While the president, like any other citizen, has the right to engage and critique judgements of courts, the stature of his office requires him to do so in a responsible manner. In addition to being protected by the (now) limited immunity of his office, the president chose to make his statements from the floor of parliament and thereby clothed himself with Parliament’s privileges. The almost absolute freedom of speech granted to the representatives of the people on the floor of the house, has to be used with caution and responsibility.

While the president did highlight some serious concerns with the Special Determination, he went further and:

  • Said the Determination was “a perverse determination which this House should not follow.”
  • Said that the Determination cannot be accepted and that parliament “has to assert its own rights.”
  • Suggested the setting up of a Parliamentary Select Committee to study the determination.

These statements by the president are unacceptable and are contrary to the Constitution he has sworn to uphold. The Constitution is very clear; it is the Supreme Court that has the sole and exclusive jurisdiction to interpret the Constitution not the president. Even if we assume that the Supreme Court’s decision was manifestly wrong, parliament or the president cannot sit in revision of that decision.

The Constitution provides for specific mechanisms by which such errors can be rectified (for the Supreme Court itself to revisit such decisions). In fact one such mechanism was suggested to the president by M.A. Sumanthiran President’s Counsel during the course of the debate in parliament. But appointing members of parliament to review such a decision is not such a mechanism. Here again the Constitution is emphatic; once the court determines that any provision of a Bill is inconsistent with the Constitution such a Bill “shall not be passed except in the manner stated in the determination of the Supreme Court” unless of course necessary amendments are made to bring the Bill in line with the court’s determination.

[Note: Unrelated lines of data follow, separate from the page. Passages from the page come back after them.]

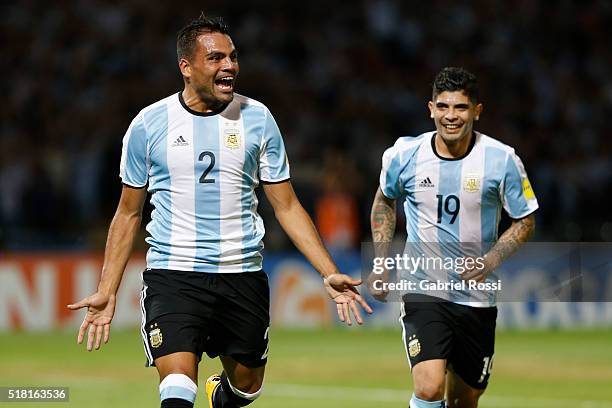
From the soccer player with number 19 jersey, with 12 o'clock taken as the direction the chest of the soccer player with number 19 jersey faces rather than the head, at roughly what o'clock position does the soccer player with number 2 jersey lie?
The soccer player with number 2 jersey is roughly at 2 o'clock from the soccer player with number 19 jersey.

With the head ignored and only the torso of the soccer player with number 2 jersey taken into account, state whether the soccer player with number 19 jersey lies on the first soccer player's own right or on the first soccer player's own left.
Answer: on the first soccer player's own left

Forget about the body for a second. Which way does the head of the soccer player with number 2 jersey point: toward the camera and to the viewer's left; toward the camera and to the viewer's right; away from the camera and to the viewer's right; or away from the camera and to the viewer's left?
toward the camera and to the viewer's right

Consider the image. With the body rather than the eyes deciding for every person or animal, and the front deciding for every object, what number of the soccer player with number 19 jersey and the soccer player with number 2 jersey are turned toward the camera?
2

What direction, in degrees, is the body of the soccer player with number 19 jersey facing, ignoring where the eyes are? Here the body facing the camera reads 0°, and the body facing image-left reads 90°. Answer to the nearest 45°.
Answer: approximately 0°

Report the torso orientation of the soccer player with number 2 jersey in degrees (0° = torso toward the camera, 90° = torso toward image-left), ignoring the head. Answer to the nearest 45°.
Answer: approximately 0°
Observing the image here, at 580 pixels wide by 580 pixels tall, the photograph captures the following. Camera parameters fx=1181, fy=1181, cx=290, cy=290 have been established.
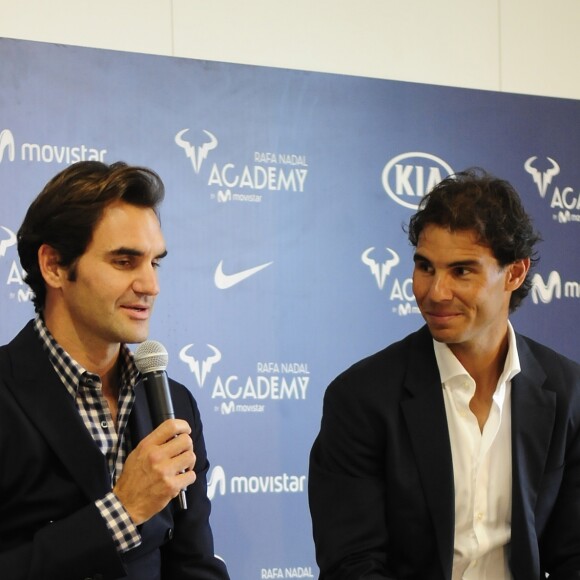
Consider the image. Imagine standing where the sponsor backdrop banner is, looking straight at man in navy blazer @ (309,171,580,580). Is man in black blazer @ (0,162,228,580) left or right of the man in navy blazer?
right

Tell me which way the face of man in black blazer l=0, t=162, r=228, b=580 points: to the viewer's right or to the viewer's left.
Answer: to the viewer's right

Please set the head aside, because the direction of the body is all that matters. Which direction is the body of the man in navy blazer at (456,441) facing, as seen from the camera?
toward the camera

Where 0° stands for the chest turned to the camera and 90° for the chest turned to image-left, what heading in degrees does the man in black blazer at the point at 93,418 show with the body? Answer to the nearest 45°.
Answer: approximately 315°

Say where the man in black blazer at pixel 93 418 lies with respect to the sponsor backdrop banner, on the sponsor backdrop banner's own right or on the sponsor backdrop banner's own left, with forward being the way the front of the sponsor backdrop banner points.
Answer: on the sponsor backdrop banner's own right

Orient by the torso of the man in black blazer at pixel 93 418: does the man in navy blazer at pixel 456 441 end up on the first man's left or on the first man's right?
on the first man's left

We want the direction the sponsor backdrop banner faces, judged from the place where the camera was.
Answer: facing the viewer and to the right of the viewer

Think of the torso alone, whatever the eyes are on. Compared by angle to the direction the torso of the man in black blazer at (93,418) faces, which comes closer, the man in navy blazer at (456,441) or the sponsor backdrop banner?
the man in navy blazer

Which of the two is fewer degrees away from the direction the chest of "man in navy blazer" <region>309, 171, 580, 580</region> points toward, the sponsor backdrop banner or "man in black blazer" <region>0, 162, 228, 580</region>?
the man in black blazer

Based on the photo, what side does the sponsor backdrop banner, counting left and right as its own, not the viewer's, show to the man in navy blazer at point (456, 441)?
front
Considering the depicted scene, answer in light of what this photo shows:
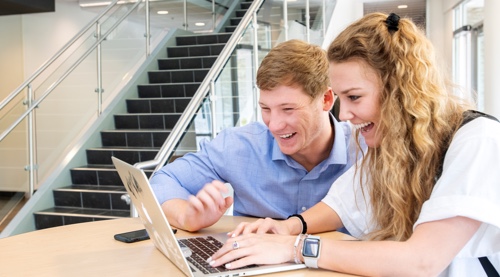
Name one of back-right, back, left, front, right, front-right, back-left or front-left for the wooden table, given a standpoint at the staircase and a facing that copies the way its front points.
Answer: front-left

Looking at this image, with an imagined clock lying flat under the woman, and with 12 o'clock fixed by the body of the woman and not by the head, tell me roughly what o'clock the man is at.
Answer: The man is roughly at 2 o'clock from the woman.

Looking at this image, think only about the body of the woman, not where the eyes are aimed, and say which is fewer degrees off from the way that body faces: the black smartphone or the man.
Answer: the black smartphone

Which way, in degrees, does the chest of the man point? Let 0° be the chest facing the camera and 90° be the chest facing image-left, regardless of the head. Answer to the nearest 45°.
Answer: approximately 45°

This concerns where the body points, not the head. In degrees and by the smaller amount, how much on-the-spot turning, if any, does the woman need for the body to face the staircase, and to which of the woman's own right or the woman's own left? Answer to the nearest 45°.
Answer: approximately 45° to the woman's own right

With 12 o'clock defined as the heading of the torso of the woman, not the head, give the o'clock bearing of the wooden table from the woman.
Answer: The wooden table is roughly at 12 o'clock from the woman.

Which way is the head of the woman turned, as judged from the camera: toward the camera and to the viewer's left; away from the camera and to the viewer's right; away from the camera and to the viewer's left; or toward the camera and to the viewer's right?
toward the camera and to the viewer's left

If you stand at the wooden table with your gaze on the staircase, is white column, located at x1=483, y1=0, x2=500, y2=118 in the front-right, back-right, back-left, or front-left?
front-right

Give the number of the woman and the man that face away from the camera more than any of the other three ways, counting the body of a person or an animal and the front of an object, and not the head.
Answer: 0

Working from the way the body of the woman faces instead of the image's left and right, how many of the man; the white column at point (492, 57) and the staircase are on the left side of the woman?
0

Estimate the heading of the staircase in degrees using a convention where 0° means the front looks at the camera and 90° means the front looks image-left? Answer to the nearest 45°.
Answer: approximately 45°

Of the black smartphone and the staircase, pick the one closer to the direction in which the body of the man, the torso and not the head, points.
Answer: the black smartphone

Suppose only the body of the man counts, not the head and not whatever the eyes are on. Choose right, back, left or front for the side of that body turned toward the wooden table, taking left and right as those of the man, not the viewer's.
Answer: front

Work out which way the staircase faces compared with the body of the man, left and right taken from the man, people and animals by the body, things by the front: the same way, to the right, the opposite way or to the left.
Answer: the same way

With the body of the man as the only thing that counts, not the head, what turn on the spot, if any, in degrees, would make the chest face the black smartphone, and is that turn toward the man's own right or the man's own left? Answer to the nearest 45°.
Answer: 0° — they already face it

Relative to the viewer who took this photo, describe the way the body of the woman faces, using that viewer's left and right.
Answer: facing to the left of the viewer

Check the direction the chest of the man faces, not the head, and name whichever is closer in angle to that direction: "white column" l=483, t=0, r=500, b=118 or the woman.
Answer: the woman

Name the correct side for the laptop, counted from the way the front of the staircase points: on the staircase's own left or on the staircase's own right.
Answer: on the staircase's own left

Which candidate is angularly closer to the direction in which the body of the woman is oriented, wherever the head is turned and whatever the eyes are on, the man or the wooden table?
the wooden table

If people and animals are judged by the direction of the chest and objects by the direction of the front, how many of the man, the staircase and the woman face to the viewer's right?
0

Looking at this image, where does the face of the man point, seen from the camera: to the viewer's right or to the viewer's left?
to the viewer's left
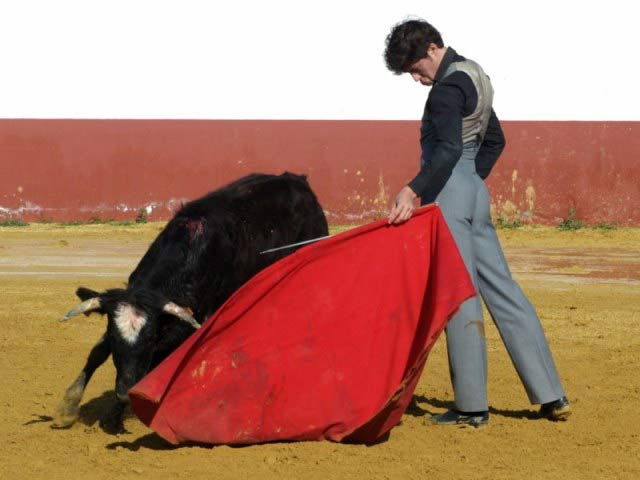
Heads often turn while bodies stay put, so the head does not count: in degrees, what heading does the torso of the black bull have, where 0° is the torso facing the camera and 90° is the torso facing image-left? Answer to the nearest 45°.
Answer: approximately 45°
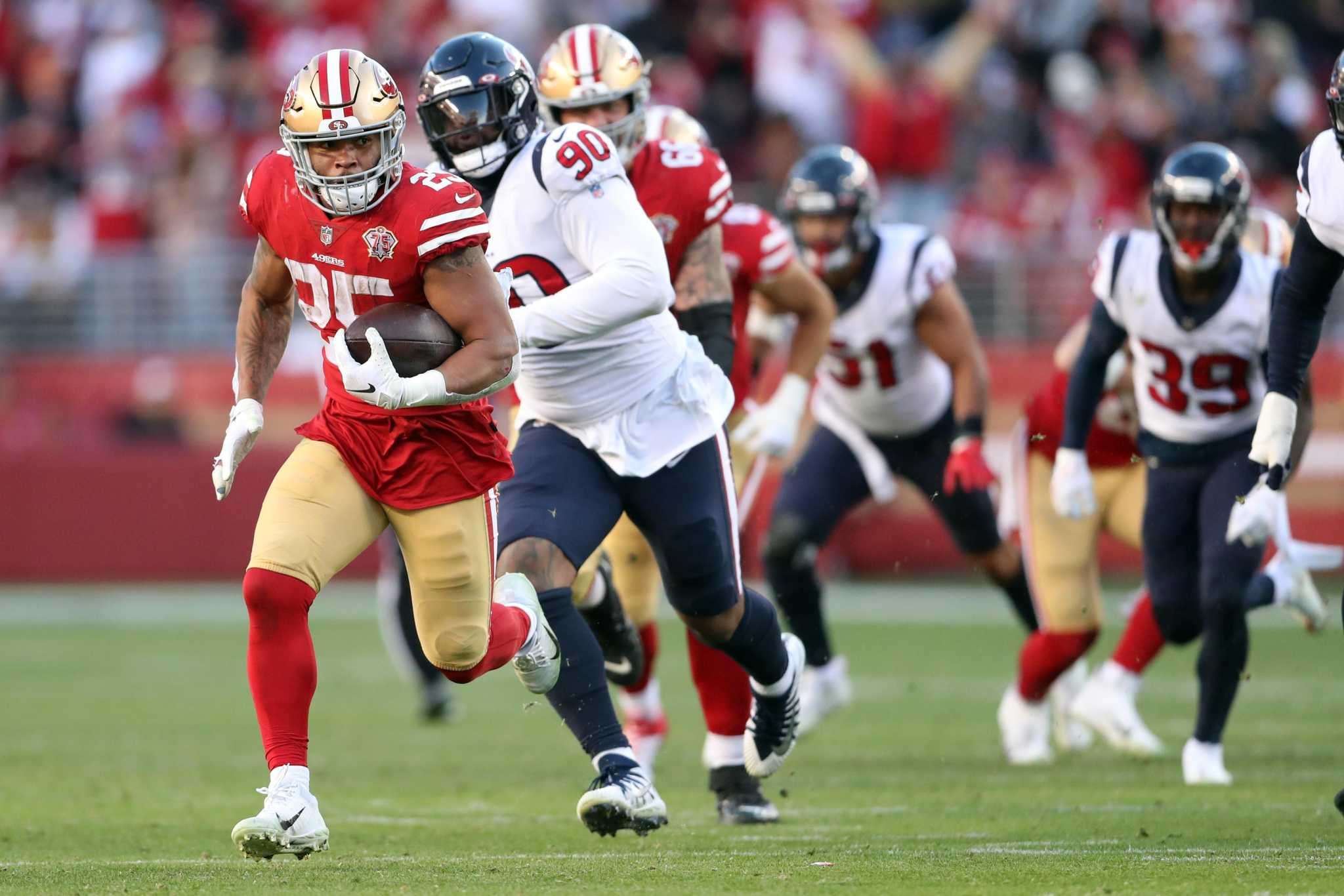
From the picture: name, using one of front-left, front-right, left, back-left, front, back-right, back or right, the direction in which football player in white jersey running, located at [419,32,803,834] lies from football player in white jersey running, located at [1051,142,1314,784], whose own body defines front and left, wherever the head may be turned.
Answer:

It is unfortunate that the president ventured on the path he did, basically asking Members of Parliament to violate the Constitution. The president’s analysis of the situation seems to be based on a deeply misguided and erroneous belief in a form of parliamentary supremacy over the judiciary. As Sri Lanka’s Supreme Court has continuously said for decades, there is no absolute power, no plenary power recognised by our Constitution. In this Republic, at least theoretically, sovereignty is with the people and all powers of government are held in trust for the people.